Data provided:
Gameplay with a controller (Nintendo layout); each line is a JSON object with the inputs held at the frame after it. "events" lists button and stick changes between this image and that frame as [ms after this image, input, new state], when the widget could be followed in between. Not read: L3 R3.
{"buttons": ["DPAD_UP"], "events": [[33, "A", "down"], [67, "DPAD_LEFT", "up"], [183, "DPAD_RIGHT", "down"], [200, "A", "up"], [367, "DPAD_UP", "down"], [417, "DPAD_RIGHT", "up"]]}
---
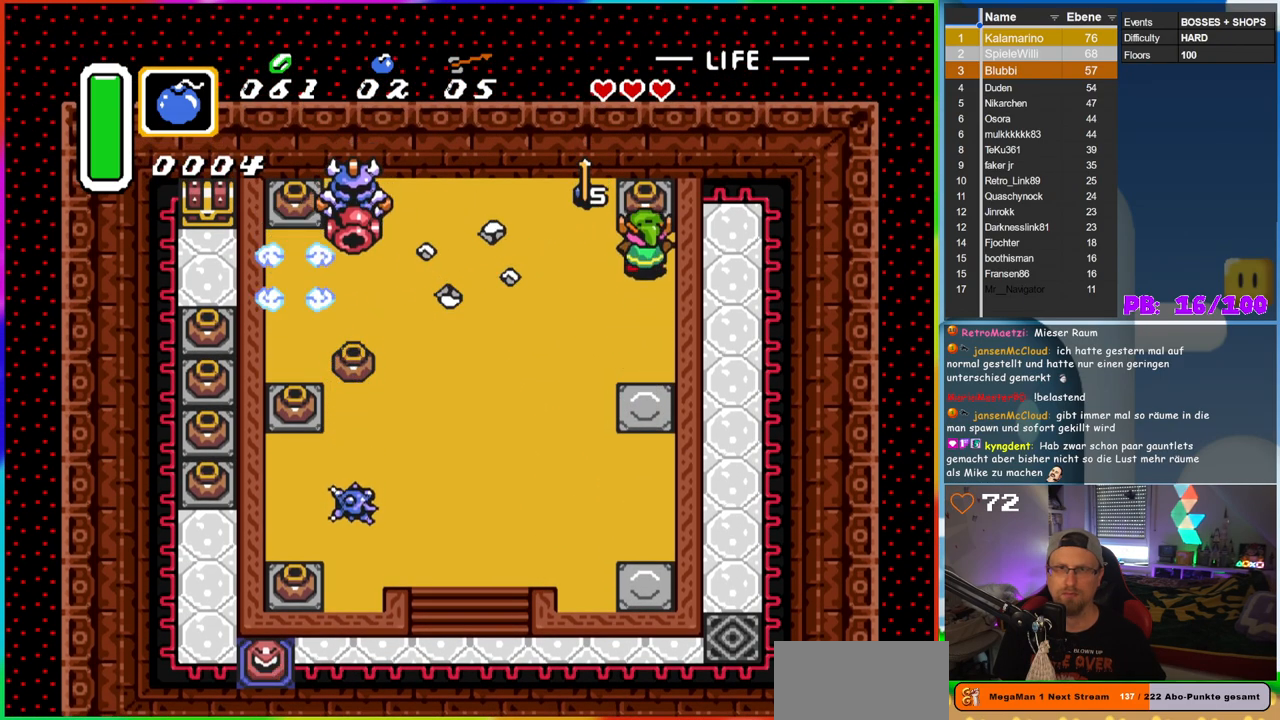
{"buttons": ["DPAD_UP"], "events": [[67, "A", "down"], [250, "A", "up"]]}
--
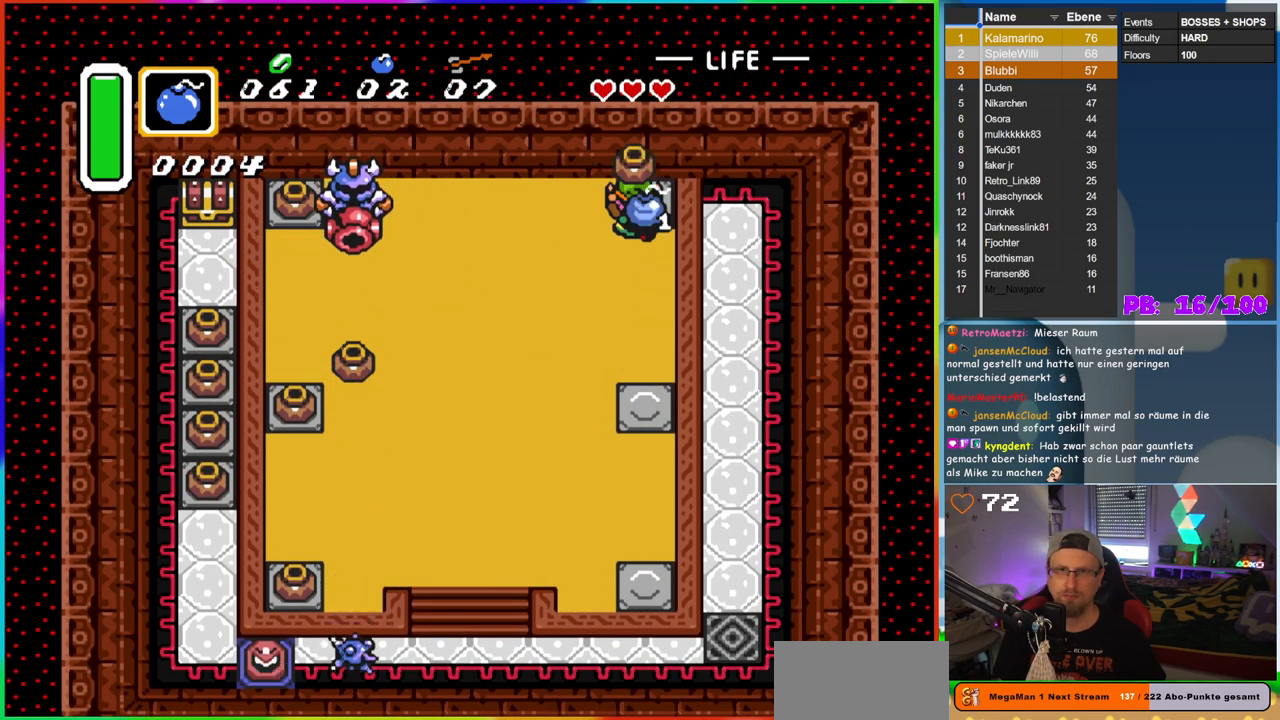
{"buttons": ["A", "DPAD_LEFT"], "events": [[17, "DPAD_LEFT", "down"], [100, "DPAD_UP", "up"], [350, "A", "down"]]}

Work instructions:
Find every line above that includes the word "down", then state how many there are and nothing more.

Output for this exercise:
3